═════ SUPPLIED RECORDS

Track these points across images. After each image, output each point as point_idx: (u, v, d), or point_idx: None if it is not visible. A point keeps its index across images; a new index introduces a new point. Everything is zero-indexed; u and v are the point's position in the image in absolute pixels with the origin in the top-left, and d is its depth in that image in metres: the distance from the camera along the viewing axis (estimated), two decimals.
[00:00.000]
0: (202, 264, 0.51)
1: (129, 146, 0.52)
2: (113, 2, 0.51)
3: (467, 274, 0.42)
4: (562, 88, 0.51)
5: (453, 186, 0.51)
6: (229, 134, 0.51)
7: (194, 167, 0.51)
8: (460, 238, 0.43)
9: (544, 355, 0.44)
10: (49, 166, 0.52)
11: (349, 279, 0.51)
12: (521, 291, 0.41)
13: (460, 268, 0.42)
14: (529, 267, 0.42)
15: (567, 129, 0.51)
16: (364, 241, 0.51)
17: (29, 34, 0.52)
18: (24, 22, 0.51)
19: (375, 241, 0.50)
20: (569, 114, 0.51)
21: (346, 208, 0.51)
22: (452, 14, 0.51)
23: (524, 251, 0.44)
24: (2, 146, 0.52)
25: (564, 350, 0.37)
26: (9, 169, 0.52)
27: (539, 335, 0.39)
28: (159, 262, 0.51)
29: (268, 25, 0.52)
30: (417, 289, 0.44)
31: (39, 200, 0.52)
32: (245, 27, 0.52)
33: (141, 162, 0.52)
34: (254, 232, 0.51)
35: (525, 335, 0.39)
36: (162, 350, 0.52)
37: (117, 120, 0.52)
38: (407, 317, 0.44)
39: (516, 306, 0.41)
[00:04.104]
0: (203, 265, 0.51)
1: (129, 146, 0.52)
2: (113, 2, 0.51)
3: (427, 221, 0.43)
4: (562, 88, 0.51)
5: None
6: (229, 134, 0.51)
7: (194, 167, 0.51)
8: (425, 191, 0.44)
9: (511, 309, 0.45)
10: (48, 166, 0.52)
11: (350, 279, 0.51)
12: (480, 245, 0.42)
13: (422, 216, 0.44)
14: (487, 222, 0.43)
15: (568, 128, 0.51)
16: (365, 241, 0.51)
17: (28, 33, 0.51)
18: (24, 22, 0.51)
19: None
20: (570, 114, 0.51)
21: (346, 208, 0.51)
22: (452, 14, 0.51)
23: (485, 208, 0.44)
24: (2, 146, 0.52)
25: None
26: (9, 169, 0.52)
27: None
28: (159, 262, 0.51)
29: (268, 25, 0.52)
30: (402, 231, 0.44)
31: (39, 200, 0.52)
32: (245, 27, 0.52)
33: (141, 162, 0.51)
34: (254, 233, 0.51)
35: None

══════════

> GOAL OF THE EXERCISE:
Copy every record once more, exactly as given.

> RESULT OF THIS TASK:
Track these points across images. After each image, output each point as point_idx: (u, v, d), or point_idx: None if it is not visible. A point keeps its index across images; a new index introduces a new point. Everything is zero-indexed; u and v are the point's position in the image in absolute pixels with the origin in the top-left, and d is its depth in that image in metres: the distance from the camera along the viewing axis (estimated), two decimals.
[00:00.000]
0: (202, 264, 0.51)
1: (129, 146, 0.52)
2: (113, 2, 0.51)
3: (467, 274, 0.42)
4: (562, 88, 0.51)
5: (453, 186, 0.51)
6: (229, 134, 0.51)
7: (194, 167, 0.51)
8: (460, 238, 0.43)
9: (544, 355, 0.44)
10: (49, 166, 0.52)
11: (349, 279, 0.51)
12: (521, 291, 0.41)
13: (460, 268, 0.42)
14: (529, 267, 0.42)
15: (567, 129, 0.51)
16: (364, 241, 0.51)
17: (29, 34, 0.52)
18: (24, 22, 0.51)
19: (375, 241, 0.50)
20: (569, 114, 0.51)
21: (346, 208, 0.51)
22: (452, 14, 0.51)
23: (524, 251, 0.44)
24: (2, 146, 0.52)
25: (564, 350, 0.37)
26: (9, 169, 0.52)
27: (539, 335, 0.39)
28: (159, 262, 0.51)
29: (268, 25, 0.52)
30: (417, 289, 0.44)
31: (39, 200, 0.52)
32: (245, 27, 0.52)
33: (141, 162, 0.52)
34: (254, 232, 0.51)
35: (525, 335, 0.39)
36: (162, 350, 0.52)
37: (117, 120, 0.52)
38: (407, 317, 0.44)
39: (516, 306, 0.41)
[00:04.104]
0: (203, 265, 0.51)
1: (129, 146, 0.52)
2: (113, 2, 0.51)
3: (427, 221, 0.43)
4: (562, 88, 0.51)
5: None
6: (229, 134, 0.51)
7: (194, 167, 0.51)
8: (425, 191, 0.44)
9: (511, 309, 0.45)
10: (48, 166, 0.52)
11: (350, 279, 0.51)
12: (480, 245, 0.42)
13: (422, 216, 0.44)
14: (487, 222, 0.43)
15: (568, 128, 0.51)
16: (365, 241, 0.51)
17: (28, 33, 0.51)
18: (24, 22, 0.51)
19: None
20: (570, 114, 0.51)
21: (346, 208, 0.51)
22: (452, 14, 0.51)
23: (485, 208, 0.44)
24: (2, 146, 0.52)
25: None
26: (9, 169, 0.52)
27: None
28: (159, 262, 0.51)
29: (268, 25, 0.52)
30: (402, 231, 0.44)
31: (39, 200, 0.52)
32: (245, 27, 0.52)
33: (141, 162, 0.51)
34: (254, 233, 0.51)
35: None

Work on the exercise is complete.